Which Conditions Can Preimplantation Genetic Testing (PGT) Diagnose?

A) For Chromosomal Disorders (PGT-A and PGT-SR)

PGT-A is used to screen for all chromosomal aneuploidies or large deletions and duplications.

Using the FISH method, aneuploidy of certain chromosomes can be investigated. Its advantage is that it can be performed on a Day-3 biopsy without the need to freeze the embryo. Because the procedures can be completed very quickly, once a healthy embryo is identified it can be transferred immediately. A single cell is taken in the biopsy. Special fluorescent dyes called “probes,” which bind only to specific chromosomes, are used. However, because the analysis is performed on a single cell, reliability is lower. While FISH was previously used to investigate common numerical chromosomal abnormalities, today it has largely been abandoned in most centers due to its low reliability.

Today, next-generation sequencing (NGS)-based methods are used. With very little DNA, they can show numerical changes across all chromosomes in the embryo. For this, WGA is performed on the 5–9 cells obtained from a Day-5 biopsy, and the number of all chromosomes (PGT-A) or, if necessary, segmental losses and gains in specific chromosomal regions (PGT-SR) are investigated.

Compared to PGT-A, PGT-SR is used to screen for smaller chromosomal losses and gains. It is a higher-resolution, more detailed kit and is therefore preferred for smaller segmental changes.

If the chromosome segment involved in a parental translocation is small, PGT-SR is planned. In some cases, additional molecular methods used together with family-specific markers may be required.

ESHRE (2018) recommendations for PGT-A are as follows:

• Advanced female/maternal age
• Recurrent implantation failure
• Recurrent pregnancy loss
• Severe male factor (SMF)
• Chromosomal abnormality in previous pregnancies

When individuals with these indications contact our center, we collect detailed information and plan any necessary tests or treatments that should be performed in addition to IVF. If there is another underlying cause of pregnancy loss and it is not addressed, a pregnancy achieved via IVF may also result in miscarriage. Living beings are not made up of a single gene. Due to differences across approximately 20,000 genes, each person has unique characteristics and predispositions to certain diseases. No two patients are ever exactly the same. For this reason, personalized medicine is very important and can improve treatment outcomes. You can contact our center for appropriate method selection and counseling.

B) For Single-Gene Disorders (PGT-M)

PGT-M is used for families who have or carry a single-gene disorder.

• Autosomal recessive and dominant disorders,
• X-linked inherited disorders,
• Late-onset disorders,
• Applications for HLA typing,
• Presence of cancer predisposition variants in partners
• Neurodegenerative diseases, risk for inherited heart diseases.

Testing can be performed in the embryo for one or more genetic disorders with a recurrence risk in the family.

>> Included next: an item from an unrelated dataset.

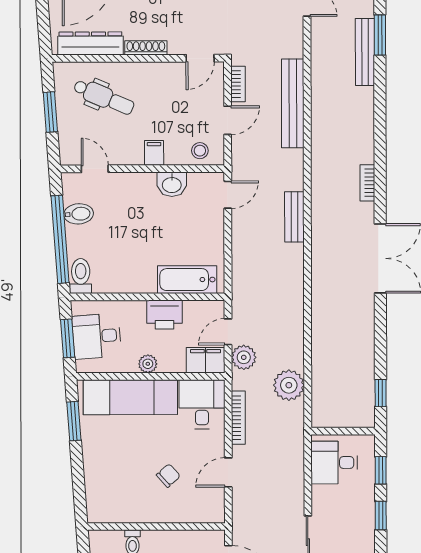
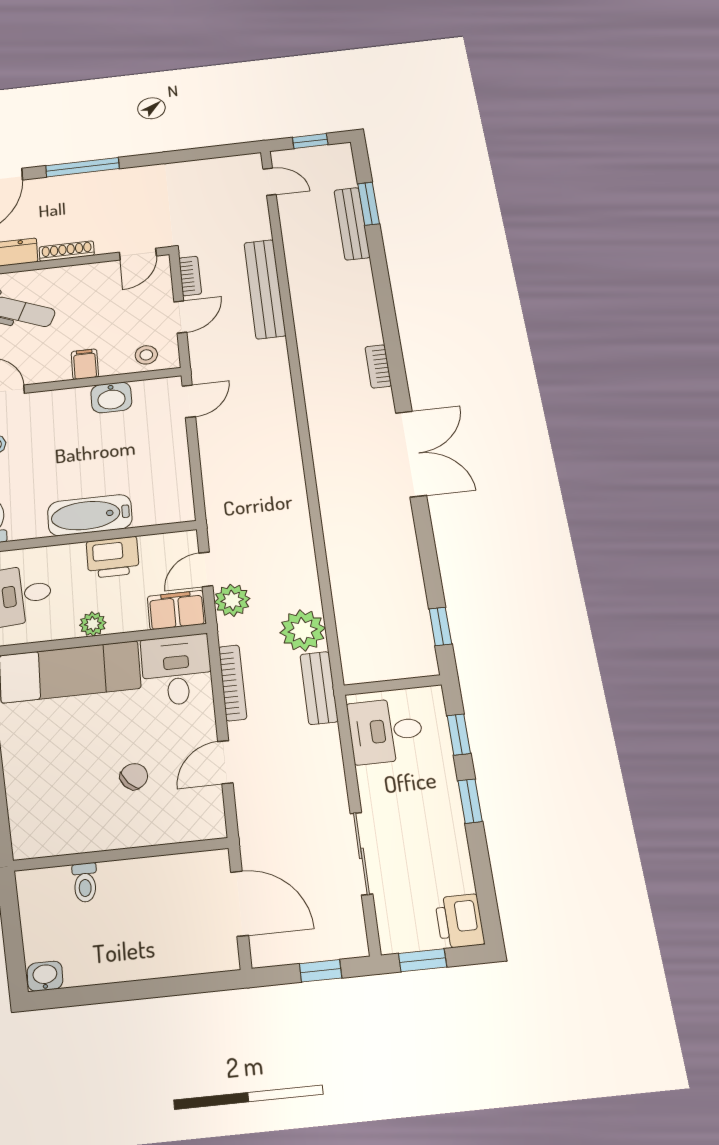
bench: (294, 217) -> (319, 688), moved
bathtub: (187, 280) -> (90, 515), moved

The rate of consanguineous marriage is very high in our country. Although statistical studies report a figure of around 26% for consanguineous marriage frequency, when we also consider marriages within the same village—where genetic testing often shows high genetic similarity—it is known that the rate is much higher than reported in some regions. In consanguineous couples, the probability that both partners are carriers for at least one disorder is approximately 30%, and the probability of carrying more than one mutation is around 7–10%. Considering the 30% chance of identifying a mutation in consanguineous marriage, the rate of an affected child per pregnancy in these families is 7.5%.

Therefore, when counseling a consanguineous couple, detailed clinical information should be obtained from the family first, and families should be informed about testing. If expanded gene panels that assess many genes (see: Pregnarisk) are performed before IVF, PGD can be planned based on these results. Risks related to consanguinity can be reduced significantly.

You can contact our center to select the appropriate method.

Important note: In PGT testing, the fetal risk can never be reduced to zero anywhere in the world. Therefore, pregnancy follow-up should continue, and the family should be informed about prenatal diagnosis depending on the nature of the condition.